• Action item:
Render as a JSON list of strings, one string per line and with blank lines omitted, the lines in the records between the line containing "For example, excessive amounts of vitamin A" and the line containing "forward is fraught", inclusive.

+++ Data +++

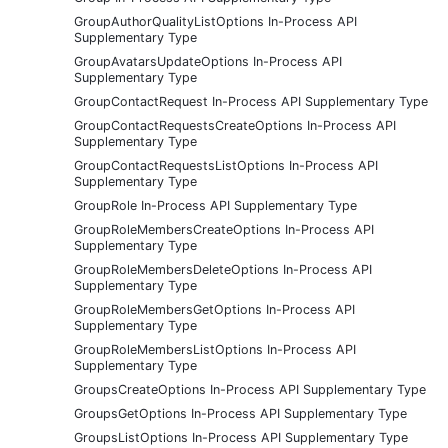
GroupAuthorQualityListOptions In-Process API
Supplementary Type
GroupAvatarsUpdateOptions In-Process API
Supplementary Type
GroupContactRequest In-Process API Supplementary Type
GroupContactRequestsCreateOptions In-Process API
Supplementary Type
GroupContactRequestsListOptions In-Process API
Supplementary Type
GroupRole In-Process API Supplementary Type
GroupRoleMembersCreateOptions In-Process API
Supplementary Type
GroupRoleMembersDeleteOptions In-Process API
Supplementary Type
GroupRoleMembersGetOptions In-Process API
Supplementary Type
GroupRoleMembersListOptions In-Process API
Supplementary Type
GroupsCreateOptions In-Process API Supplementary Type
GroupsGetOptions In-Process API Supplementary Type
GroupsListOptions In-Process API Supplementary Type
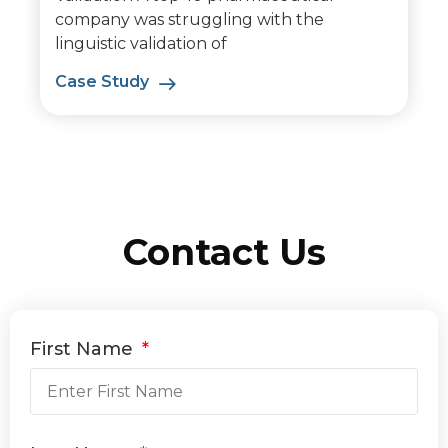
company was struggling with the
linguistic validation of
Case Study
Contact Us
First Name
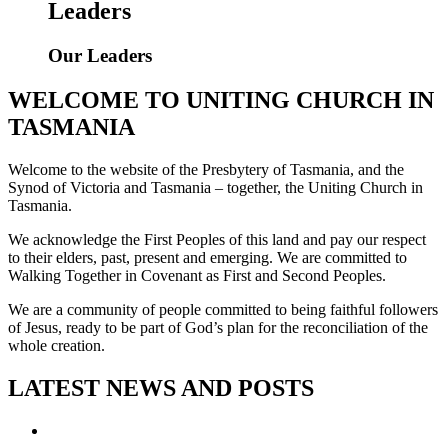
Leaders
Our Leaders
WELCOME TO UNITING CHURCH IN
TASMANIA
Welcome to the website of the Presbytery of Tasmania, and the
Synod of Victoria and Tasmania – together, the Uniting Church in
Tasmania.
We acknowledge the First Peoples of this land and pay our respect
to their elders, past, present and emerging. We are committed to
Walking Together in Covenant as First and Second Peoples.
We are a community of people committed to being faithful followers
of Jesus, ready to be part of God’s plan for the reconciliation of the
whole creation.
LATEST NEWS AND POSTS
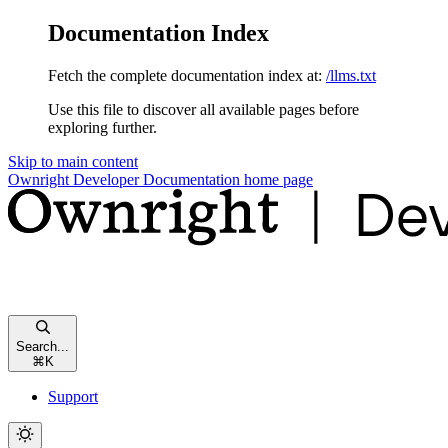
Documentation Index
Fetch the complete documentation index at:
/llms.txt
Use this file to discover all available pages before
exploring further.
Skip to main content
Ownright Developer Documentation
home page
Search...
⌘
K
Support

+++
+++ Data +++

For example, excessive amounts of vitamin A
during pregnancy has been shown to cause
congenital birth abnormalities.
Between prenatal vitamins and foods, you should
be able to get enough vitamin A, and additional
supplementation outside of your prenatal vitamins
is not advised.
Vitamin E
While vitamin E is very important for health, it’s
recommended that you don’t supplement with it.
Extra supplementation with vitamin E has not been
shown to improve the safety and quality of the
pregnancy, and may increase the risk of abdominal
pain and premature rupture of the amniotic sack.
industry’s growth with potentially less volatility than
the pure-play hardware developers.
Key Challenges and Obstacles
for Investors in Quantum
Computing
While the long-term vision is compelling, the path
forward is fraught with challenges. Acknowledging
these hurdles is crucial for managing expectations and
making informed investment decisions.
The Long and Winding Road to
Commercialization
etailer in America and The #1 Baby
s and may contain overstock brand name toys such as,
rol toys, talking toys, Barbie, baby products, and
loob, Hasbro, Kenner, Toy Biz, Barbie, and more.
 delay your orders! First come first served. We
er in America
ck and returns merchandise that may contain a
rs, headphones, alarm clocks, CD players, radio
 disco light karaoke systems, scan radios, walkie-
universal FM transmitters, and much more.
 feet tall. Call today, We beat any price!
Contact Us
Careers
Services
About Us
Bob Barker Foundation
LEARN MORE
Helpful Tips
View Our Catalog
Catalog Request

+++

• Solution:
[
  "For example, excessive amounts of vitamin A",
  "during pregnancy has been shown to cause",
  "congenital birth abnormalities.",
  "Between prenatal vitamins and foods, you should",
  "be able to get enough vitamin A, and additional",
  "supplementation outside of your prenatal vitamins",
  "is not advised.",
  "Vitamin E",
  "While vitamin E is very important for health, it’s",
  "recommended that you don’t supplement with it.",
  "Extra supplementation with vitamin E has not been",
  "shown to improve the safety and quality of the",
  "pregnancy, and may increase the risk of abdominal",
  "pain and premature rupture of the amniotic sack.",
  "industry’s growth with potentially less volatility than",
  "the pure-play hardware developers.",
  "Key Challenges and Obstacles",
  "for Investors in Quantum",
  "Computing",
  "While the long-term vision is compelling, the path",
  "forward is fraught with challenges. Acknowledging"
]